Some Tips for Bulk HIT Creation

  1. Test out your batch in the sandbox first using a small number of input values to make sure the code and the HITs themselves work.

  2. Use SufficientFunds() to estimate the cost of your project. Because HITs created in bulk are likely to be low-paying, it can be hard to estimate the cost of a project yourself due to Amazon's $0.005 minimum per-assignment commission.

  3. All the bulk creation functions require an annotation argument. This makes it easy to perform operations on the full set of HITs (e.g., ExtendHIT, ExpireHIT, GetAssignments, etc.) using just a single function call (as opposed to calling each function on each individual HIT).

  4. Specify the auto.approval.delay argument. By default, this is set to 30 days (or seconds(days = 30)). Approving each assignment in bulk creation mode will be time consuming because approving each HIT requires a separate API call.

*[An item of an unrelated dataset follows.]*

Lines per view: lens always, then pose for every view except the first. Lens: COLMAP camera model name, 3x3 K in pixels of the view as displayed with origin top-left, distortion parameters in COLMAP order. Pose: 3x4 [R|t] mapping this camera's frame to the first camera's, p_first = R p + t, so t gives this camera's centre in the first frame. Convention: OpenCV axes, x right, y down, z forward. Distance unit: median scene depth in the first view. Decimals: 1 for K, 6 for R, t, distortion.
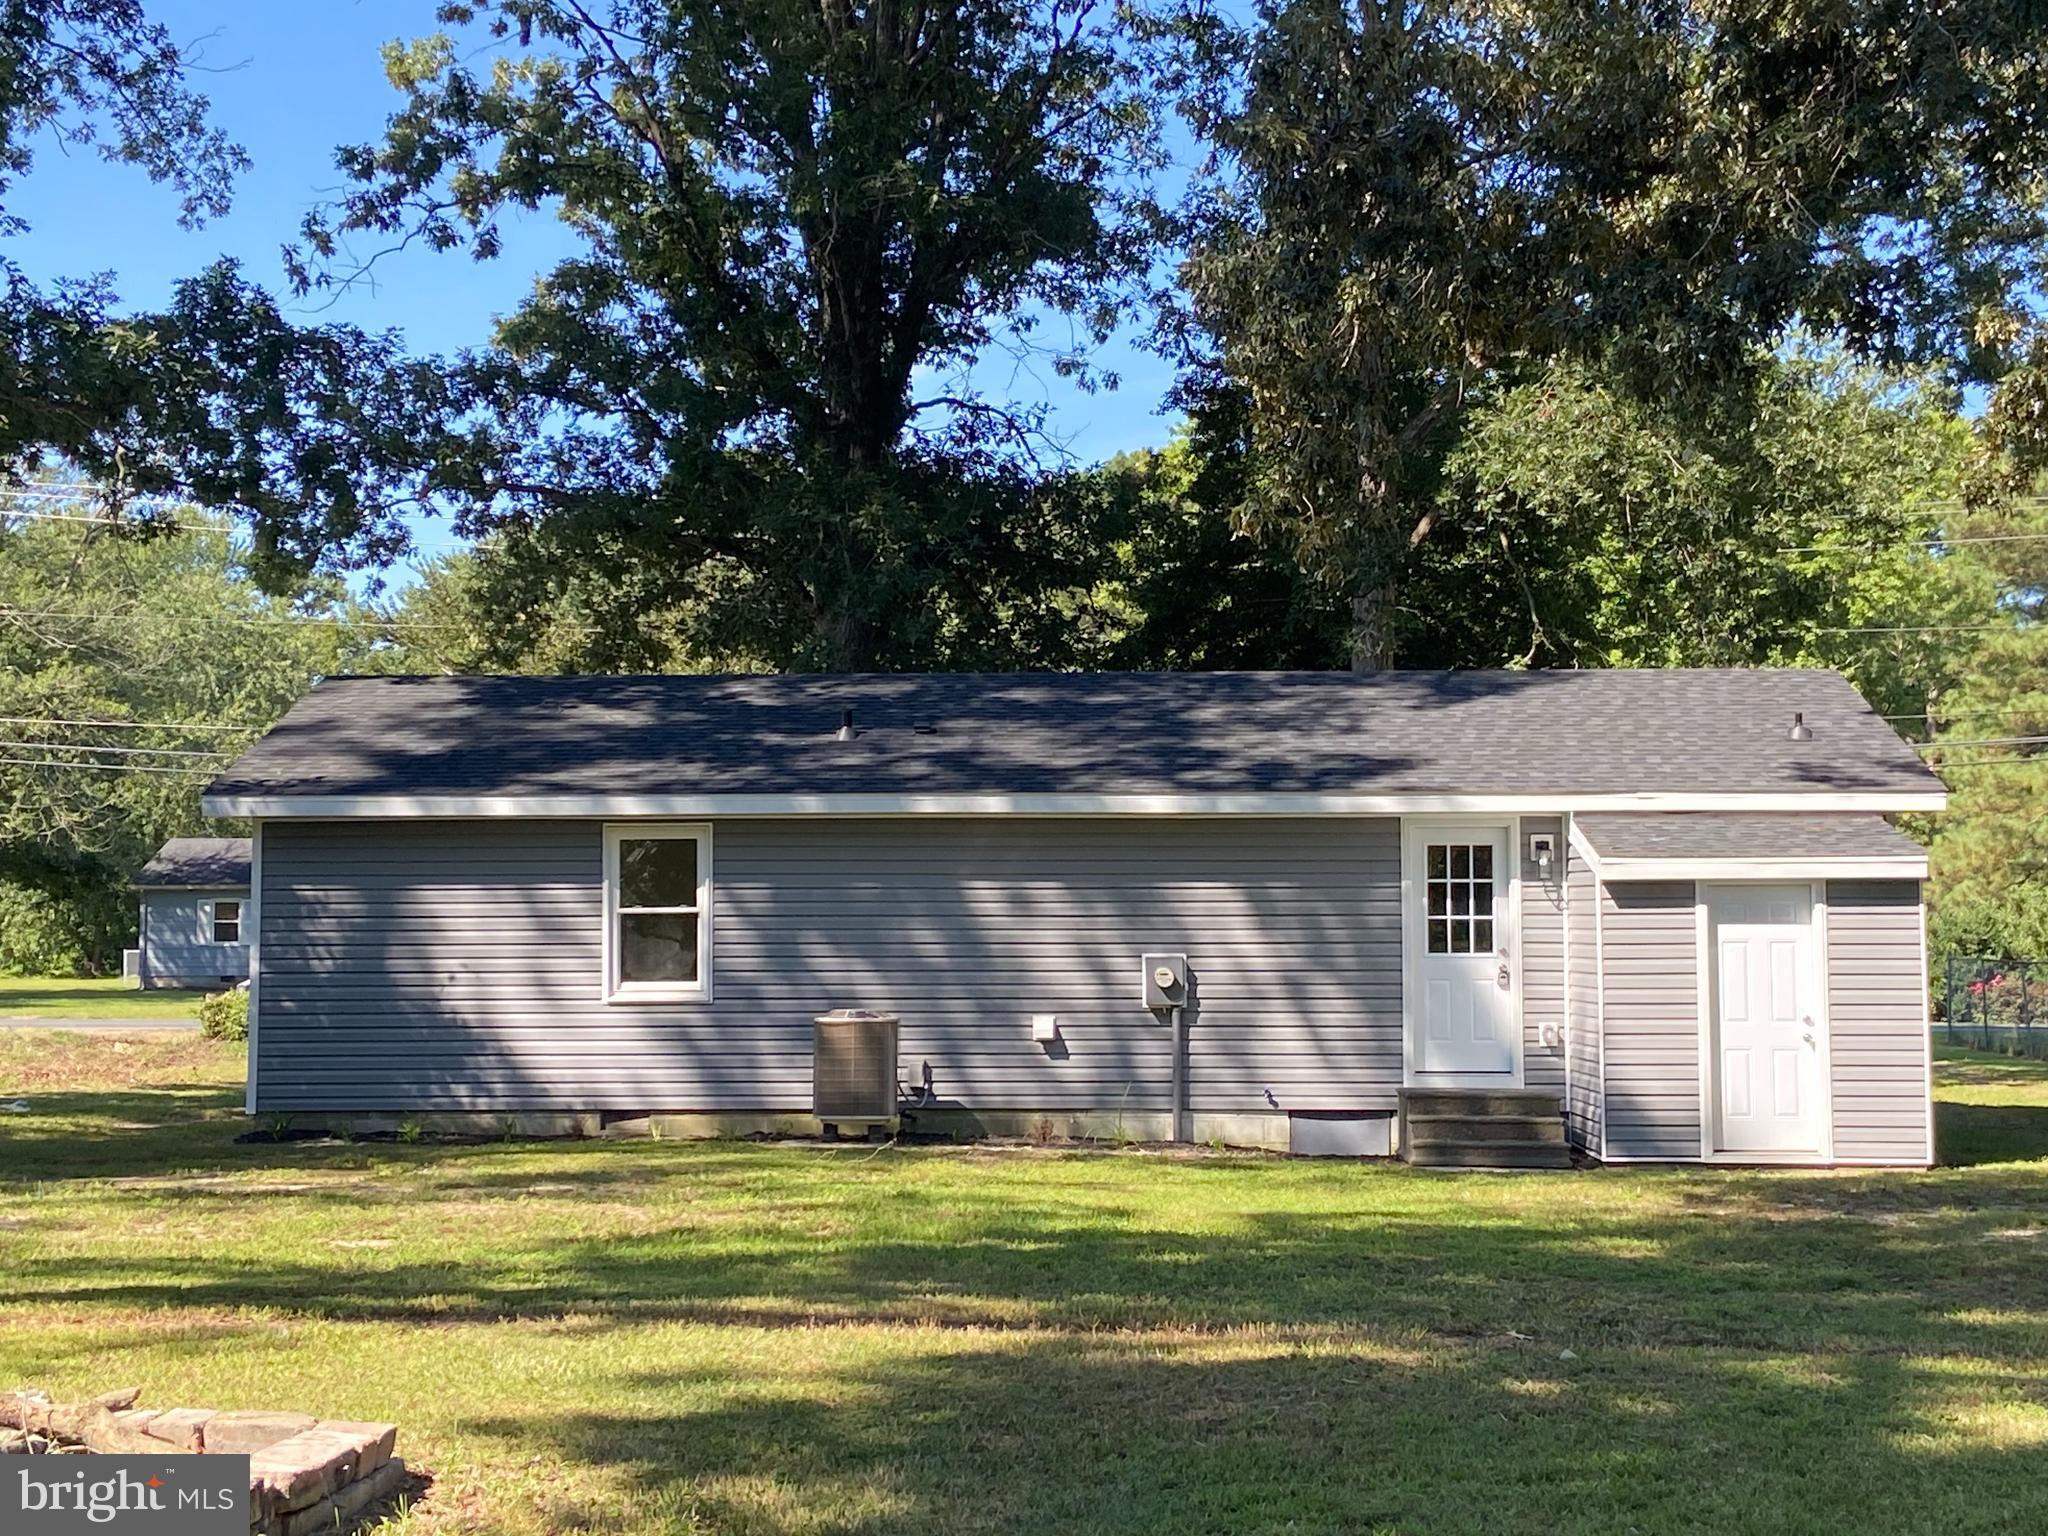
lens RADIAL K [[3182.6, 0, 1027.7], [0, 3182.6, 771.7], [0, 0, 1]] dist [0.063658, 0.000000]
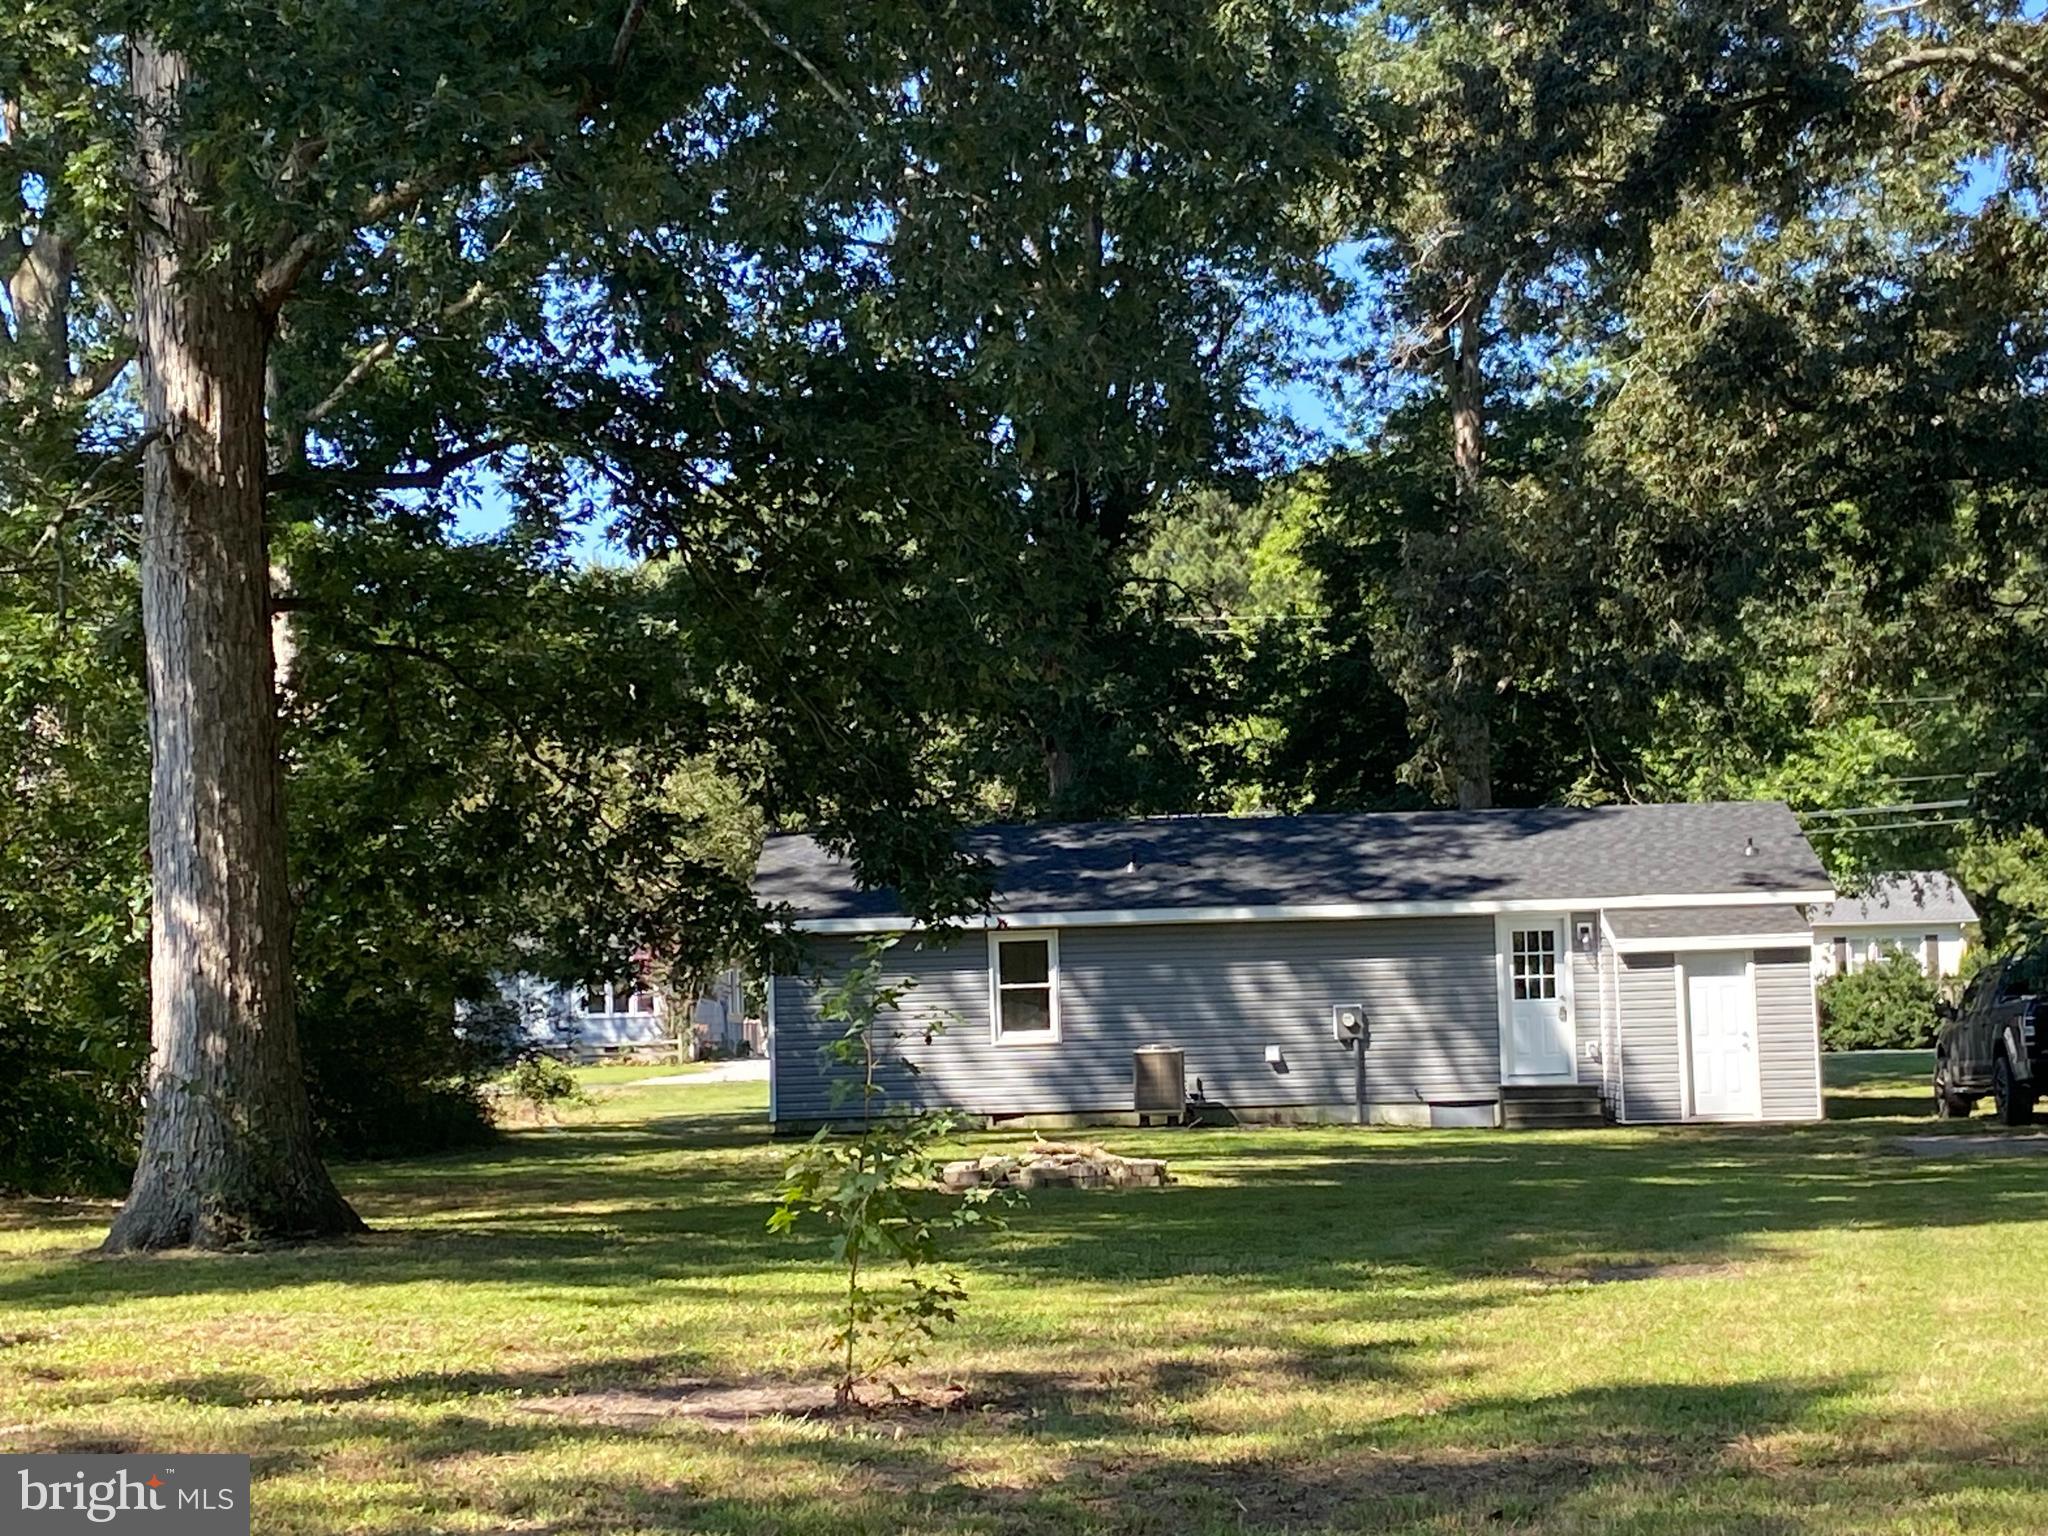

Specifying a shorter approval delay will allow the MTurk system to approve the work for you without the need to call ApproveAssignment yourself.

  5. Performing operations on a bulk creation batch involves a (potentially very large) number of separate API calls. By default, MTurkR records all API calls in a local file (MTurkRlog.tsv) in the working directory. You can save some time and avoid this record-keeping by using the global option options(MTurkR.log = FALSE) or by passing MTurkR.log = FALSE in your bulk creation function. This has the potential to speed up the HIT creation process and other operations performed in bulk.

  6. Set aside enough time for code to run. Again, because MTurkR has to make a separate API call for each HIT being created, it can be time consuming to do bulk creation and, especially, to perform any subsequent operation on a batch (such as assignment approval).